El caso de España es un buen ejemplo. El trayecto Madrid–Barcelona en avión dura alrededor de 1 hora 15 minutos, pero se pierde tiempo en los desplazamientos al aeropuerto y en la espera previa al abordaje. En cambio, el tren de alta velocidad completa el recorrido en aproximadamente 2 horas y 30 minutos, con estaciones céntricas, procesos ágiles y un servicio cómodo y asequible. No hace falta llegar con una hora de anticipación ni someterse a filas interminables. Es eficiencia pura.

La ruta CDMX–MTY es uno de los corredores aéreos más transitados del país, y por eso mismo representa una oportunidad clara para impulsar un sistema de trenes de alta velocidad (300–350 km/h). Esto permitiría mejorar la conectividad, dinamizar economías regionales, reducir emisiones contaminantes y ofrecer un medio de transporte más seguro y eficiente que coches y aviones.

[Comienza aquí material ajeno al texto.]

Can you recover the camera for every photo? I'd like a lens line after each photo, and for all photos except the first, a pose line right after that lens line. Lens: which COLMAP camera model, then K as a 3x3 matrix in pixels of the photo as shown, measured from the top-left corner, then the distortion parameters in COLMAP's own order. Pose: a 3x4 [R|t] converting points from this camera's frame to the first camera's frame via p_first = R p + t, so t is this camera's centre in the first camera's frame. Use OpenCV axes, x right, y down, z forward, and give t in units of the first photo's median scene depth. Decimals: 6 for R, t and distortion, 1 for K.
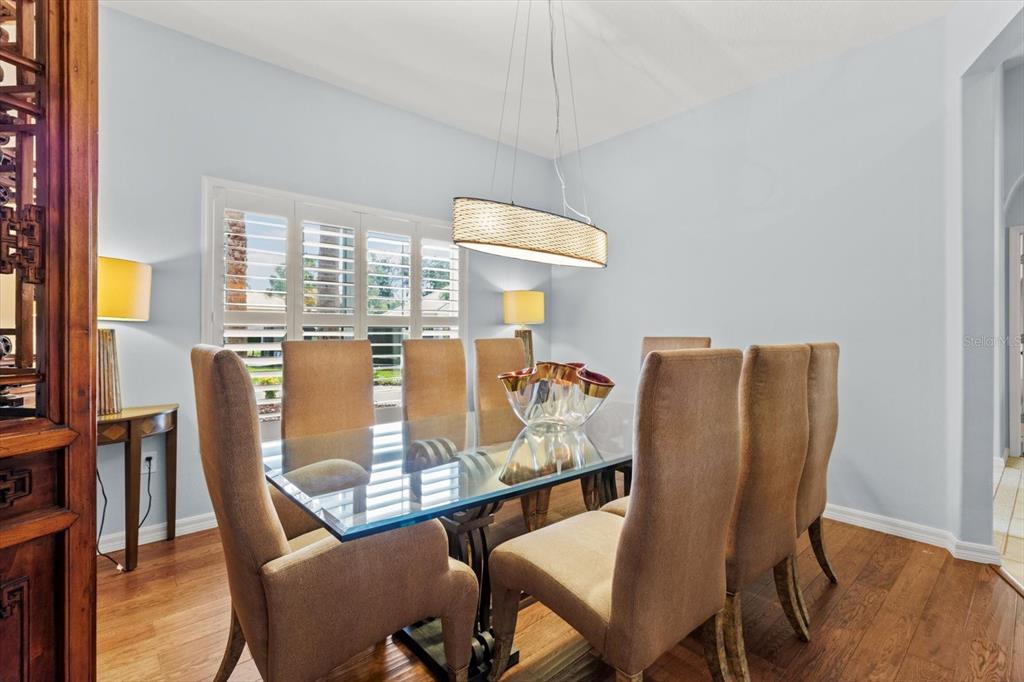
lens RADIAL K [[474.0, 0, 512.4], [0, 474.0, 337.6], [0, 0, 1]] dist [-0.000902, 0.000492]
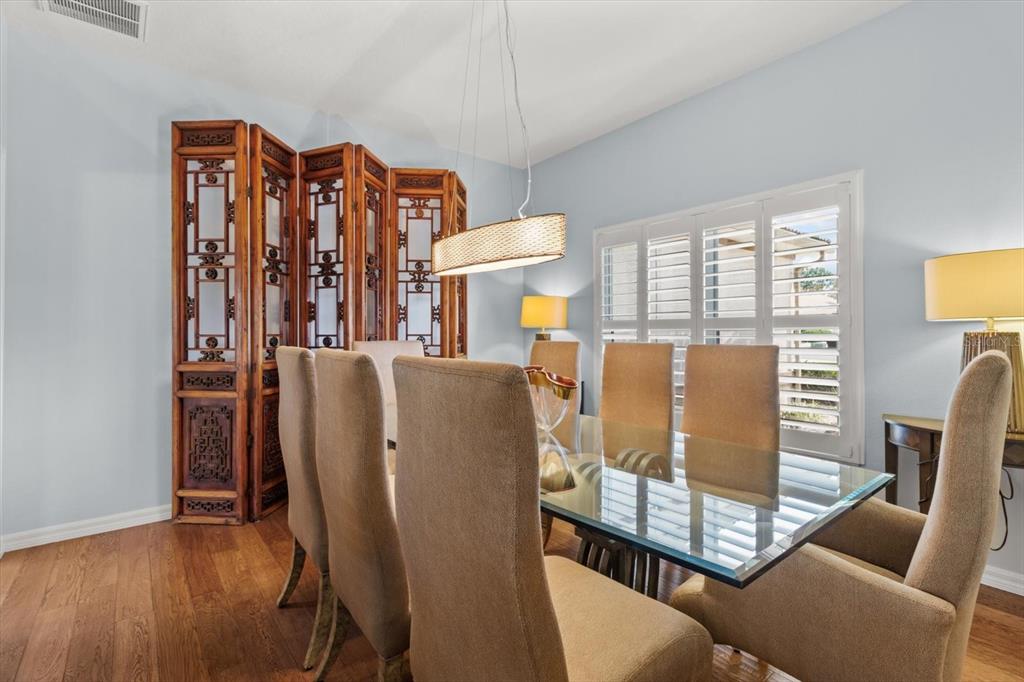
lens RADIAL K [[474.0, 0, 510.5], [0, 474.0, 336.0], [0, 0, 1]] dist [-0.000902, 0.000492]
pose [[-0.036864, 0.001263, -0.999319, 0.784727], [-0.007699, 0.999969, 0.001547, -0.009628], [0.999291, 0.007751, -0.036853, 0.746220]]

Por supuesto, lo bien hecho cuesta. Construir una red ferroviaria moderna requiere puentes, túneles, tecnología avanzada, estudios ambientales y una coordinación a largo plazo que trascienda sexenios. Pero si México aspira a un futuro más competitivo, sostenible y conectado, el tren de alta velocidad no es un lujo: es una necesidad impostergable.